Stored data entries
↓

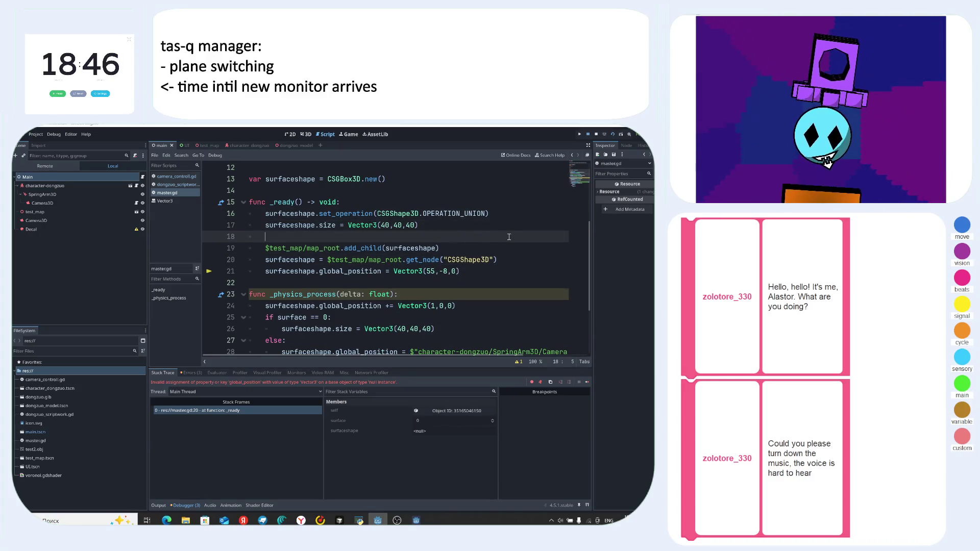
pyautogui.write('sur')
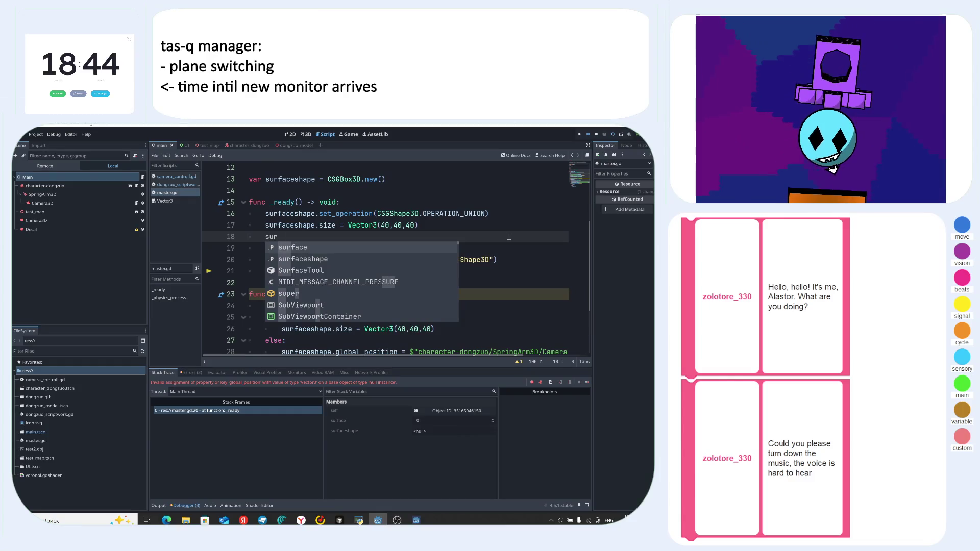
pyautogui.press('Down')
pyautogui.press('Return')
# - Complete the new line as surfaceshape.name = "lul"
pyautogui.write('.')
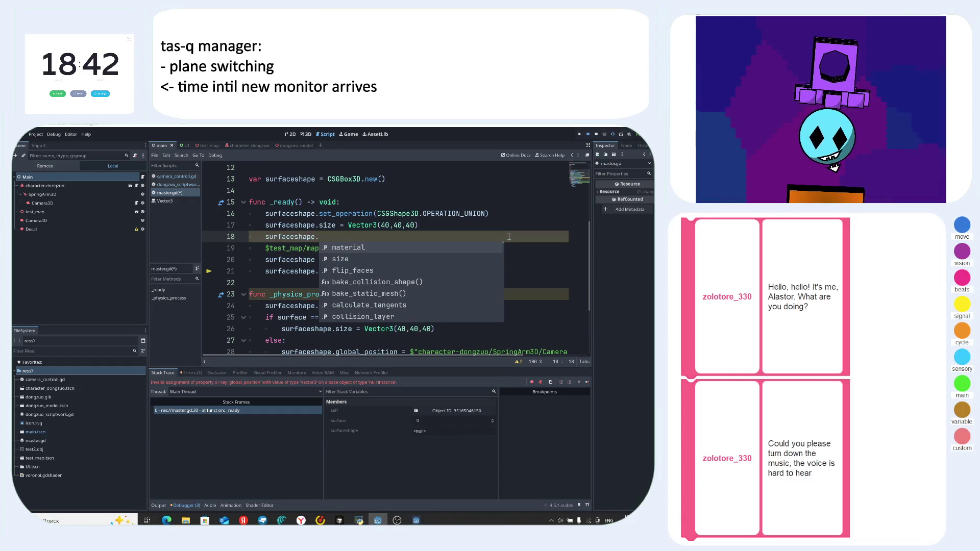
pyautogui.press('Down')
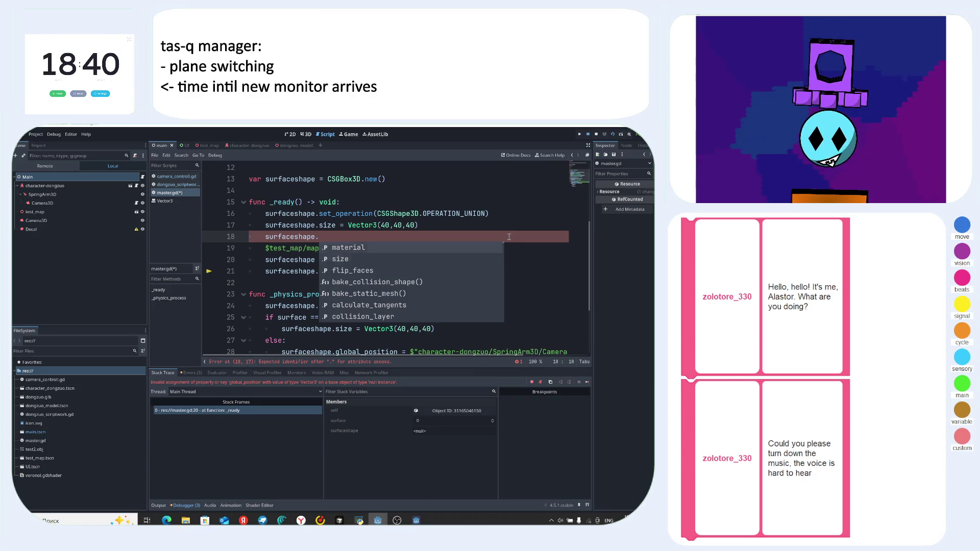
pyautogui.press('Up')
pyautogui.press('Down')
pyautogui.press('Up')
pyautogui.press('Down')
pyautogui.press('Up')
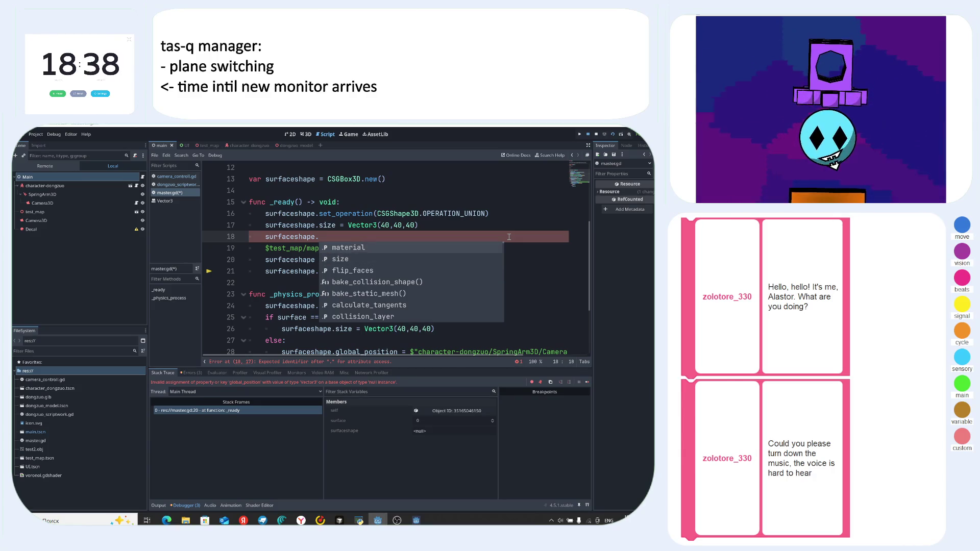
pyautogui.press('Down')
pyautogui.press('Down')
pyautogui.press('Escape')
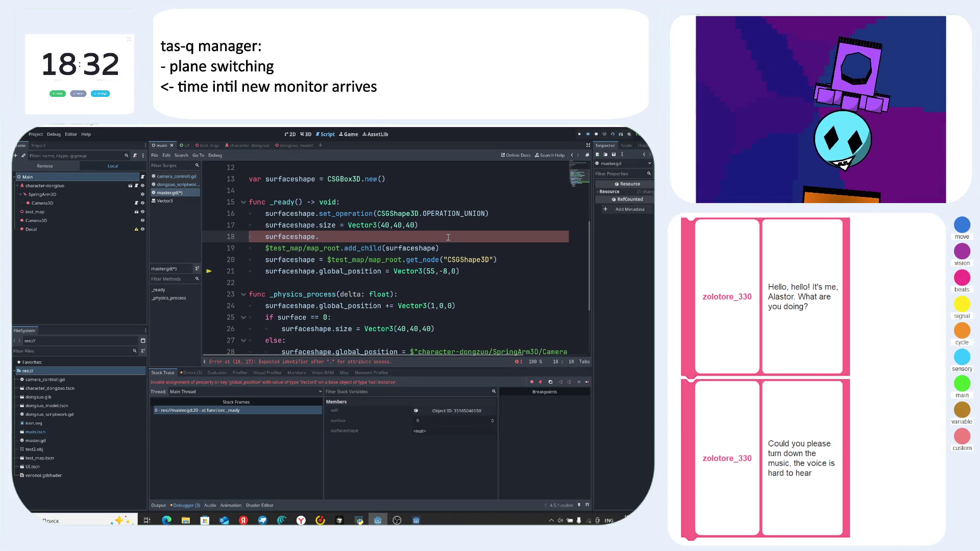
pyautogui.write('name')
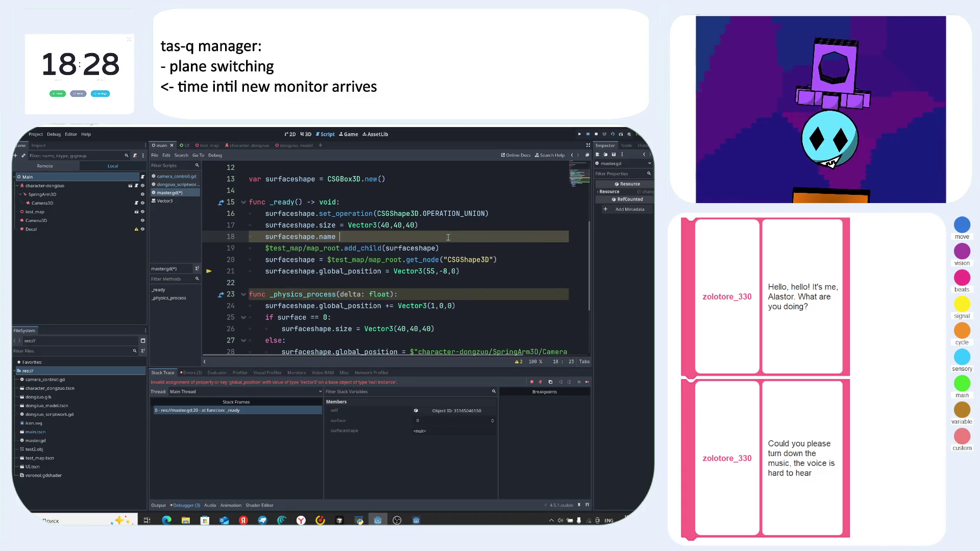
pyautogui.write(' = "')
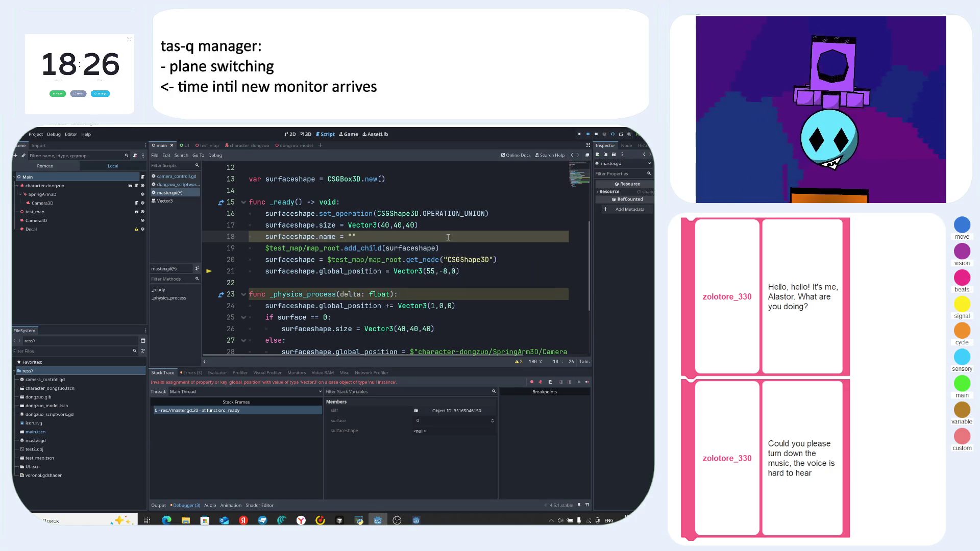
pyautogui.write('lul')
# - Change the get_node lookup from "CSGShape3D" to "lul" and run the game
pyautogui.doubleClick(467, 259)
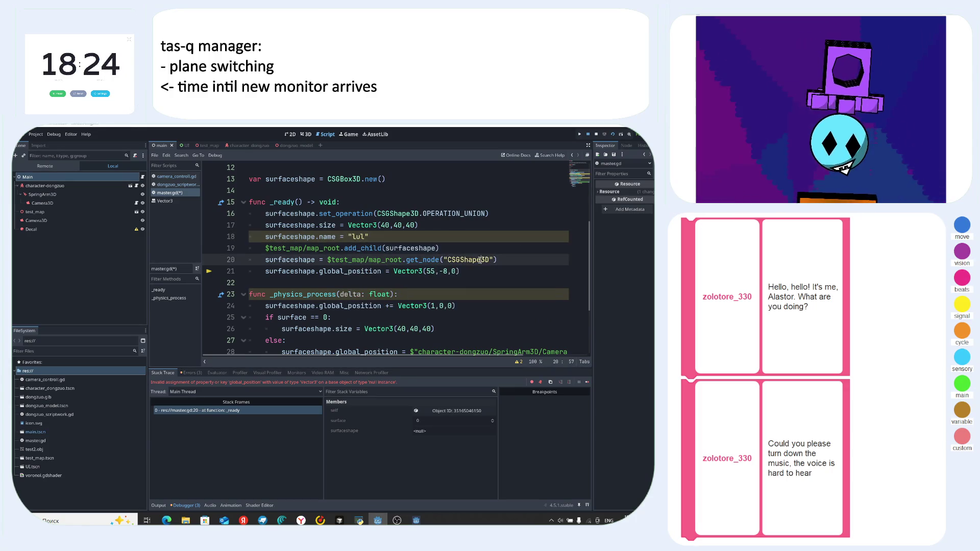
pyautogui.write('lul")')
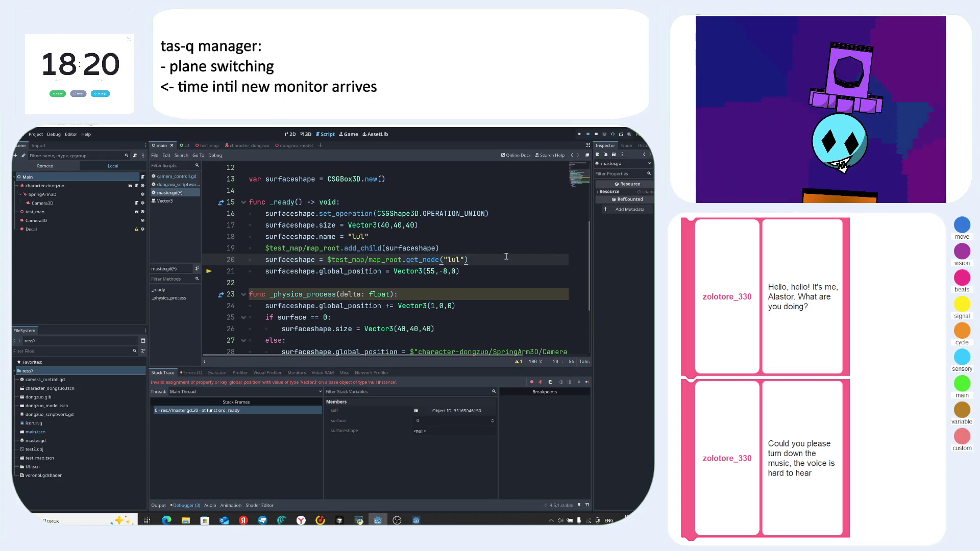
pyautogui.press('F5')
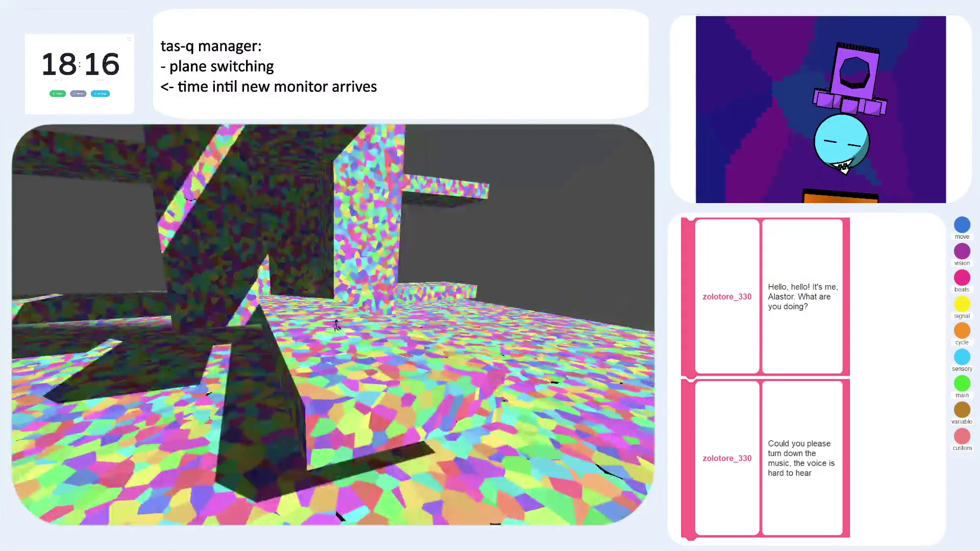
# - Stop the game, change the per-frame offset to Vector3(0.01,0,0), and rerun it
pyautogui.press('F8')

↑

_Your task:_ What lines above hold the word "name"? Pull each one out.

_Result of the exercise:_
# - Complete the new line as surfaceshape.name = "lul"
pyautogui.write('name')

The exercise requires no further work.